Шрифт:
Интервал:
Закладка:
— Знаю. Истерд всегда будет для местных символом войны и потерь. Грегора они простят. Со временем забудутся многие его деяния. Но Истерд такой чести не удостоится. — Рейнхильда натянула одеяло до подмышек и приподнялась в постели. Угли в камине почти угасли. — Холодает. Зачем ты жалеешь дрова?
Альдор пожал плечами.
— Мне много не нужно, а тебя я сегодня не ждал.
— Теперь я буду приходить чаще. Нашла лазейку.

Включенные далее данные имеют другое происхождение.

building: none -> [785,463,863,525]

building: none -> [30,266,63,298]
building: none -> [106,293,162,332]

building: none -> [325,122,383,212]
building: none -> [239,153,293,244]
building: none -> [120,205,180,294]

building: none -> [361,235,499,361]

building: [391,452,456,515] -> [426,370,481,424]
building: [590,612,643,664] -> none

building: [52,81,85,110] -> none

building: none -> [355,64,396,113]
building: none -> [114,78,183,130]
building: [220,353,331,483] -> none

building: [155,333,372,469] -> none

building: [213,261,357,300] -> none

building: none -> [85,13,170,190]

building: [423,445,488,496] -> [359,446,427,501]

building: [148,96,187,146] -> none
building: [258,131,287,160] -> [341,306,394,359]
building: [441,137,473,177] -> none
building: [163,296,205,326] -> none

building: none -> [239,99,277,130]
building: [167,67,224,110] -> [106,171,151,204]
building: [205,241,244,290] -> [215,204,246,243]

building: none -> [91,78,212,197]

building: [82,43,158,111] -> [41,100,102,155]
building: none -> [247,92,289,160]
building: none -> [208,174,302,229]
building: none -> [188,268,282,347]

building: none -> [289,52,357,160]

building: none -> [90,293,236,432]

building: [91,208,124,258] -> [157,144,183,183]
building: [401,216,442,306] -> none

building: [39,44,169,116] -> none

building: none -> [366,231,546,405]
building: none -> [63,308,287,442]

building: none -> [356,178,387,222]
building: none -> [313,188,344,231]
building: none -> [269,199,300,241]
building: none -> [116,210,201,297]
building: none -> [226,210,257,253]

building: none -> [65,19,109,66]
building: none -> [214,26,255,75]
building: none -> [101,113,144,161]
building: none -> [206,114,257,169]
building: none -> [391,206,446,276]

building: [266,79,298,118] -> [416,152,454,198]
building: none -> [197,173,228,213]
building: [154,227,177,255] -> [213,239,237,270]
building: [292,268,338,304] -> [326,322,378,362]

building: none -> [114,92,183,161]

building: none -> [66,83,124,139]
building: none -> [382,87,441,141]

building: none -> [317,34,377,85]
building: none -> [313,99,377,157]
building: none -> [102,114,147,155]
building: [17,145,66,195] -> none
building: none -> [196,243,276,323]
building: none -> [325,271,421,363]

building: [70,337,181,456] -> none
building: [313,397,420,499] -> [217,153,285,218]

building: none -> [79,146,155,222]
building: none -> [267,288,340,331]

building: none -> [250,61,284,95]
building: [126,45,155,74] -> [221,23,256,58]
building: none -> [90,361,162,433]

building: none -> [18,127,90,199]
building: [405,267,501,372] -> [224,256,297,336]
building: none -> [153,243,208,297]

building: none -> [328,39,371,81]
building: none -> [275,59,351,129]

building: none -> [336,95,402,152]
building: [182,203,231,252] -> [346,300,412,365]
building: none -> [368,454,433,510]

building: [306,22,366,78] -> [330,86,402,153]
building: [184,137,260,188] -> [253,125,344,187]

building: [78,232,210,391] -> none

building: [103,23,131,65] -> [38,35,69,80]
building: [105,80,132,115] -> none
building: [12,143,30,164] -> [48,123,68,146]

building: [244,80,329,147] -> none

— Слишком опасно. Мы оба рискуем. Ты не должна приходить ко мне сюда. Весь замок напичкан гацонцами.
Альдор натянул сорочку, сунул ноги в туфли и все же занялся камином. Рейнхильда была права: по старой монастырской привычке он берег дрова, и его покои всегда быстро выстывали.
— Когда же нам видеться? — Королева выбралась из-под одеяла и принялась одеваться.
— Могу организовать прекрасную охоту для Умбердо. Наши леса ему понравятся.
— Он возьмет меня с собой. И тебя. Ты нравишься ему, Альдор. Не знаю, почему. Но Умбердо очень тепло о тебе отзывается.
— В лесу проще ненадолго потеряться. Нам много времени не нужно, — отозвался эрцканцлер. — Но…
Рейнхильда пристально взглянула на Граувера. Он понял, что не смог скрыть от нее мыслей.
— Ты не хочешь этого. — Она поочередно указала пальцем на себя и на него. — Не хочешь продолжать, ведь так?
— Хочу. Но не считаю это правильным. Ты получила от меня все, что хотела. Пора остановиться, пока беспечность не погубила нас обоих.
— Прямо сейчас Умбердо лапает за задницу какого-нибудь миленького пажа. — Рейнхильда начинала злиться, и Альдор ее не винил. — Почему ему можно, а мне — нет?
— Потому что ты королева. Образец благочестия и милосердия. Потому что за Умбердо богатейшая страна, а Хайлигланд — нищий. Потому что Умбердо останется Умбердо Гацонским и без жены. Но кем станем мы с тобой без него?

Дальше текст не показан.